UK online gambling operator Bet365 earned profits of £148m in its fiscal year ending March 31, 2013, a 35% improvement over the previous year’s total. The privately-held Stoke-based company’s operating profits actually rose 54% to £179m, but the company was hit with a £30.9m bill stemming from its controlling interest in the struggling Stoke City football club. Understandably, Bet365 CEO Denise Coates stated that the company was “committed … to reduce the club’s reliance on the group” in order to make the club more self-sufficient.
Online betting turnover during Bet365’s fiscal year nearly topped the £20b mark, a dramatic improvement over the previous year’s £12.4b. The turnover total was more than the combined tallies posted by rivals William Hill and Ladbrokes, and nearly four times Paddy Power’s £5.7b. Unlike most of its rivals’ online operations, Bet365 has never fled the UK for more favorable tax regimes, and the decision to keep its headquarters in the UK led to it having to ante up corporation tax of £31m.

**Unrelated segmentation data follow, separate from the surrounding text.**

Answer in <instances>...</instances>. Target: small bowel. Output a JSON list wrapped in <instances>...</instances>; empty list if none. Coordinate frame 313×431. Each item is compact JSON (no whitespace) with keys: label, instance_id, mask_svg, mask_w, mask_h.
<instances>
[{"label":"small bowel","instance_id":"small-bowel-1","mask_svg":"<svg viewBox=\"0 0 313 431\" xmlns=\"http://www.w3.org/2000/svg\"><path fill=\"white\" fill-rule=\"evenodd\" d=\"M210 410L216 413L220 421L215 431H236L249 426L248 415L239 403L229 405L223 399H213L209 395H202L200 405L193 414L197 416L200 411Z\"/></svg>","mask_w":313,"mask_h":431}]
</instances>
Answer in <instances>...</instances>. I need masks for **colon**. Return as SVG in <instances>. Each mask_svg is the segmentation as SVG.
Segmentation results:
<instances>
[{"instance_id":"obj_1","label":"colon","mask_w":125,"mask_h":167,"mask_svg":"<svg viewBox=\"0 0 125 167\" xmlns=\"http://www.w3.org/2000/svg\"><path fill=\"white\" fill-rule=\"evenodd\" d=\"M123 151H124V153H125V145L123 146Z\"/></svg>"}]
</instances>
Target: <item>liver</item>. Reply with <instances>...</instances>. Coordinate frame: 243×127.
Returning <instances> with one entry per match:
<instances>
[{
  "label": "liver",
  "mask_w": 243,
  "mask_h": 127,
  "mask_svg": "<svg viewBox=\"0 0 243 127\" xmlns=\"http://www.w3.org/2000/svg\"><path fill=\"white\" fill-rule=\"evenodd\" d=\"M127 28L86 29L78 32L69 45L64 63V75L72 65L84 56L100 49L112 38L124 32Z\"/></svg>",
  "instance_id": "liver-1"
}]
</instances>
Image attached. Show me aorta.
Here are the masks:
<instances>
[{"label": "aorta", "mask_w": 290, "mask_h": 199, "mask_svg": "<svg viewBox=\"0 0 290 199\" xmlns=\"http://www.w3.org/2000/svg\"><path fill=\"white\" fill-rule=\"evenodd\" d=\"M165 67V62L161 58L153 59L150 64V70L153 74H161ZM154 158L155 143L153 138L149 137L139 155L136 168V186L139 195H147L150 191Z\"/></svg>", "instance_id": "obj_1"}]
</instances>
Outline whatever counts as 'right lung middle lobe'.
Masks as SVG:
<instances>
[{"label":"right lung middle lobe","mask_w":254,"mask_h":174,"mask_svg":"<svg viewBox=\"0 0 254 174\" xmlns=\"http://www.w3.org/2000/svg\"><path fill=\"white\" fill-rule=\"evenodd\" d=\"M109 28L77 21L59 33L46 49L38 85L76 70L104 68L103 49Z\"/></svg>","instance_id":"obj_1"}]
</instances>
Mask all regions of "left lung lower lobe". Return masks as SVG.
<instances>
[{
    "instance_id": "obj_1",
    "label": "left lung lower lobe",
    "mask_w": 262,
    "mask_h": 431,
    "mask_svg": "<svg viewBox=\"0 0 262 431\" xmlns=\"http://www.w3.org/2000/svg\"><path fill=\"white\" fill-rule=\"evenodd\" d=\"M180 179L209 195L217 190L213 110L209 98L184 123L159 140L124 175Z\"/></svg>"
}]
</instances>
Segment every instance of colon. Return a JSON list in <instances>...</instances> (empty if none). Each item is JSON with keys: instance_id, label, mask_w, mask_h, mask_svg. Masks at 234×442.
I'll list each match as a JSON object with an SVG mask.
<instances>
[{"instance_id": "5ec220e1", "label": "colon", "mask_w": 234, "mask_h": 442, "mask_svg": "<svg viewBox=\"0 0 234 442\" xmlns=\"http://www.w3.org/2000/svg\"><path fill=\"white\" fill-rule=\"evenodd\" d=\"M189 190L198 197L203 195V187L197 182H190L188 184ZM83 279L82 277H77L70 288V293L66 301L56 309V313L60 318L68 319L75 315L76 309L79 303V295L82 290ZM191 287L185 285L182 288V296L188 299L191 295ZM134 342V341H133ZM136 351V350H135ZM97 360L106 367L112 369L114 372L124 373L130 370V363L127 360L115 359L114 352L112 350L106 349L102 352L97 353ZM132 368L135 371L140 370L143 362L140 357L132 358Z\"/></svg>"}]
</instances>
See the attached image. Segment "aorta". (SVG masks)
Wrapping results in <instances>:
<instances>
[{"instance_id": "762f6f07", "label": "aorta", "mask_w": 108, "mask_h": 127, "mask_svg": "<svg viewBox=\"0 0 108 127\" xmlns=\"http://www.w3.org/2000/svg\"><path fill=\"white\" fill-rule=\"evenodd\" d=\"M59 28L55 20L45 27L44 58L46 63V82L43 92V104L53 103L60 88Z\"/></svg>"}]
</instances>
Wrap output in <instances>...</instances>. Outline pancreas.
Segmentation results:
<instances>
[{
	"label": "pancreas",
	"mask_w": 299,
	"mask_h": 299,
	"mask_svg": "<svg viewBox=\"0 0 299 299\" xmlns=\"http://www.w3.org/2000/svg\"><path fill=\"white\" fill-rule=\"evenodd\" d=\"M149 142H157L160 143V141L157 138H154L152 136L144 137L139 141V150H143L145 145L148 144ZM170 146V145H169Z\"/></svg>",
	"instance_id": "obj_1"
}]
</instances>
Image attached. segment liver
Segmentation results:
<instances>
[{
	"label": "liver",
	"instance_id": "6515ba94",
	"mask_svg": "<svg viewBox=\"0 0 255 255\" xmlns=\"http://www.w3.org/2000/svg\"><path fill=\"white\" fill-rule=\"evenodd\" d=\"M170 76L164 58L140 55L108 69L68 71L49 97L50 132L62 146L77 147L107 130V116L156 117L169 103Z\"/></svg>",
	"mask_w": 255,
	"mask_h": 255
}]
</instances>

Bet365’s employee ranks swelled nearly 19% to 2,500 over the past 12 months, but the company is currently sitting on £430m in cash reserves, so making payroll – even that earned by pitchman Ray Winstone (pictured at right) – shouldn’t be an issue.
As a private company, Bet365 isn’t prone to oversharing its financial data, but Coates said total revenue had risen 44% over the year. Outside sports betting, poker revenue was up 10%, bingo rose 25% and casino increased by 35%. Active users topped 2m, while sign-ups topped 2.7m and net depositors hit 1.3m. Mobile continues to be a star performer for Bet365, with turnover up 150% and revenues up 158%. Suffice it to say, Coates well deserved the £5.4m in pay and bonuses she collected last year, in addition to half of the total £15m in dividends the company disbursed, with father Peter and brother John receiving the lion’s share of the remainder.